Il est à peine besoin d’indiquer que cette curieuse hypothèse fait naître une foule d’objections. Pour n’indiquer que la plus apparente, nous sommes obligés de supposer à l’éther une force d’élasticité énorme. Comment admettre dès lors qu’il se termine nettement quelque part ? Il faudrait un mur de diamant. Mais le plus curieux, c’est que Rankine, sans y prendre garde, pèche directement contre les fondements mêmes du principe de Carnot, puisqu’il suppose que la chaleur est susceptible de passer directement, par rayonnement, de corps plus froids (les corps du monde visible) à des corps plus chauds (les « foyers » de l’espace interstellaire). C’est Clausius qui a attiré l’attention sur cette anomalie[1]. Il se peut d’ailleurs que Rankine lui-même en ait eu quelque peu le sentiment, car, dans une partie du travail en question, il semble proposer prudemment d’accepter la dissipation de l’énergie pour l’époque présente et de réserver sa « reconcentration » pour une époque « infiniment éloignée ».

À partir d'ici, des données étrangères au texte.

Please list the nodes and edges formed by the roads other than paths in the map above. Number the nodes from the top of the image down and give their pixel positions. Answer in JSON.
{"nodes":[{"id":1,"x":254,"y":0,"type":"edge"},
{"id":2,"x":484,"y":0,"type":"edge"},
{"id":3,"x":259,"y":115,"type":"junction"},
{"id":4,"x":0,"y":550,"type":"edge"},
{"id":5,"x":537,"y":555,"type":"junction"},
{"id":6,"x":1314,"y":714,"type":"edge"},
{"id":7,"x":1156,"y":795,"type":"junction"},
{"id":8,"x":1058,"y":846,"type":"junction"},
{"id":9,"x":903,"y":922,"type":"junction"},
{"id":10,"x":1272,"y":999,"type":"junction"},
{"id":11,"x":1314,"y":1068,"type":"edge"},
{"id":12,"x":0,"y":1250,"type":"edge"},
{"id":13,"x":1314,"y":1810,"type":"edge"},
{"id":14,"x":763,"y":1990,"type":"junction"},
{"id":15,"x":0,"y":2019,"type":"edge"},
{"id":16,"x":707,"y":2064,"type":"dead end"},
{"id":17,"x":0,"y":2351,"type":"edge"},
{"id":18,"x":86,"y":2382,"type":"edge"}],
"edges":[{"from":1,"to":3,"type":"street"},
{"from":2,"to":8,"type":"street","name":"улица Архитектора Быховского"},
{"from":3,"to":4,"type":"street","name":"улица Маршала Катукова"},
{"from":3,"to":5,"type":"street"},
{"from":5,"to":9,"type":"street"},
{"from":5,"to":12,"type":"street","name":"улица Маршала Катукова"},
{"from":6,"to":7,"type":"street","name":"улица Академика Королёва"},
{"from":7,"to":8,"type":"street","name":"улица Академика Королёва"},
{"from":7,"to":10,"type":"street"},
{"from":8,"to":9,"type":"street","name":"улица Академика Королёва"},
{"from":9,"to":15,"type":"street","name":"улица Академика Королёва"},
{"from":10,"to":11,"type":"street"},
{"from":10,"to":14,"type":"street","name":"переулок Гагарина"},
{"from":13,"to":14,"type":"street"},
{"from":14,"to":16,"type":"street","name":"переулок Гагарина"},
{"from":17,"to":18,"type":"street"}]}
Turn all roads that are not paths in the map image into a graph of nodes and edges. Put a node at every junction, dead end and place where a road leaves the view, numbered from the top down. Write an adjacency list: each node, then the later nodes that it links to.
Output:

On échappe par ce moyen à l’étreinte de la loi de changement, en admettant que le changement s’opérera en sens inverse à une époque future pour, apparemment, se refaire dans le même sens, une fois cette nouvelle époque terminée. En d’autres termes, on ne maintient pas l’identité stricte, mais on y revient

  1. Cf. Verdet. Théorie mécanique de la chaleur. Paris, 1868-1872, p. 167.